How to prove n^k ≡ n mod 5 if and only if k ≡ 1 mod 4, for all integer n and k is natural?

Question

I do believe that it has something to do with Fermat's little theorem, and I can prove the backward relationship, but how to prove the forward if? like is N^k-1 necessarily be n ^ 4m?

Answer 1

Just try $n =2$ if $k \not \equiv 1 \mod 4$ then $2^k \not \equiv 2 \mod 5$

$\implies$

Suppose $n^k \equiv n\mod 5$ for all $n$. THen $2^k \equiv 2\mod 5$. By FLT we know $2^4 \equiv 1 \mod 5$ and if $k \equiv i \mod 4$ then $2^k\equiv 2^i \mod 4$.

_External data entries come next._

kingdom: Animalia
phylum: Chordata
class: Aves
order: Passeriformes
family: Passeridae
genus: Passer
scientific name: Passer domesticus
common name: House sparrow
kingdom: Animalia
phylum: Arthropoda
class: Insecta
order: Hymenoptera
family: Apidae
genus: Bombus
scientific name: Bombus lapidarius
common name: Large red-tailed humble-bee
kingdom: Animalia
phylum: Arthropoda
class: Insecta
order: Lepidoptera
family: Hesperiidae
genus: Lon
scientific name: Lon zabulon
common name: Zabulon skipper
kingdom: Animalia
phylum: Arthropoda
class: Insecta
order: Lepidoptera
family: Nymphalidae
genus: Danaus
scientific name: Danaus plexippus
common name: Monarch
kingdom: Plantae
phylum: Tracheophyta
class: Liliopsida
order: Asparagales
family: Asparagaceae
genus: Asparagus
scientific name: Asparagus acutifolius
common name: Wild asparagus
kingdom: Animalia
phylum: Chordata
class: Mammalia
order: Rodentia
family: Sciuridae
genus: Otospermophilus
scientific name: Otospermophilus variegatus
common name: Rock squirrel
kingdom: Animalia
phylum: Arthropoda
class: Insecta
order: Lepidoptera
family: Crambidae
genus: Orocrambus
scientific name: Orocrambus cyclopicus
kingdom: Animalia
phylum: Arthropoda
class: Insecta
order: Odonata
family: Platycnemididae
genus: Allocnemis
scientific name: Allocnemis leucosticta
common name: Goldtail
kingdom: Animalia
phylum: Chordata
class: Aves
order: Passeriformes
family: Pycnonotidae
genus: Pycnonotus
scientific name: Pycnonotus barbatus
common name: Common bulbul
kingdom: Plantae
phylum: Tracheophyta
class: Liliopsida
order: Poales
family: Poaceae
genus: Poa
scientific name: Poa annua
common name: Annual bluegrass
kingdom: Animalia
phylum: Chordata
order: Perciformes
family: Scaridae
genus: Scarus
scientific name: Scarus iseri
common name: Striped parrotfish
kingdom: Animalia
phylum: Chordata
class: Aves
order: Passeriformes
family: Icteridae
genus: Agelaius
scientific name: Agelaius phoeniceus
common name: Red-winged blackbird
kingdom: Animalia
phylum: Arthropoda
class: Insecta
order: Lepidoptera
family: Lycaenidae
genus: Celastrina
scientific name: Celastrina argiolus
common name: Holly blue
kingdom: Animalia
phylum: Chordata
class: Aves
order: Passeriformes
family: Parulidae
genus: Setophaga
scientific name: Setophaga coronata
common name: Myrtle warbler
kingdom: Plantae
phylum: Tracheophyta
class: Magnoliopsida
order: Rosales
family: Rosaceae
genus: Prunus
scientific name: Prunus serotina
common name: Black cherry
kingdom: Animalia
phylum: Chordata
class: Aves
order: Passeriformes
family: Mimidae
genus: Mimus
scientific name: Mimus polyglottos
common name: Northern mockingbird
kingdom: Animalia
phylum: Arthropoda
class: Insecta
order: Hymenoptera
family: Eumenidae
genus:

We can simply try $2^0, 2^2, 2^3 \equiv 1, 4, 3 \mod 5$ and not $2$. So $i \equiv k \equiv 1 \mod 4$

$\Leftarrow$

If $\gcd(n, 5) = 1$ then by FLT then for $k \equiv 1 \mod 4$, $n^{4} \equiv 1 \mod 5$ and thus $n^{1 + 4m} \equiv n \mod 5$.

If $\gcd(n, 5) \ne 1$ then $5|n$ and $n\equiv 0 \equiv n^k \mod 5$.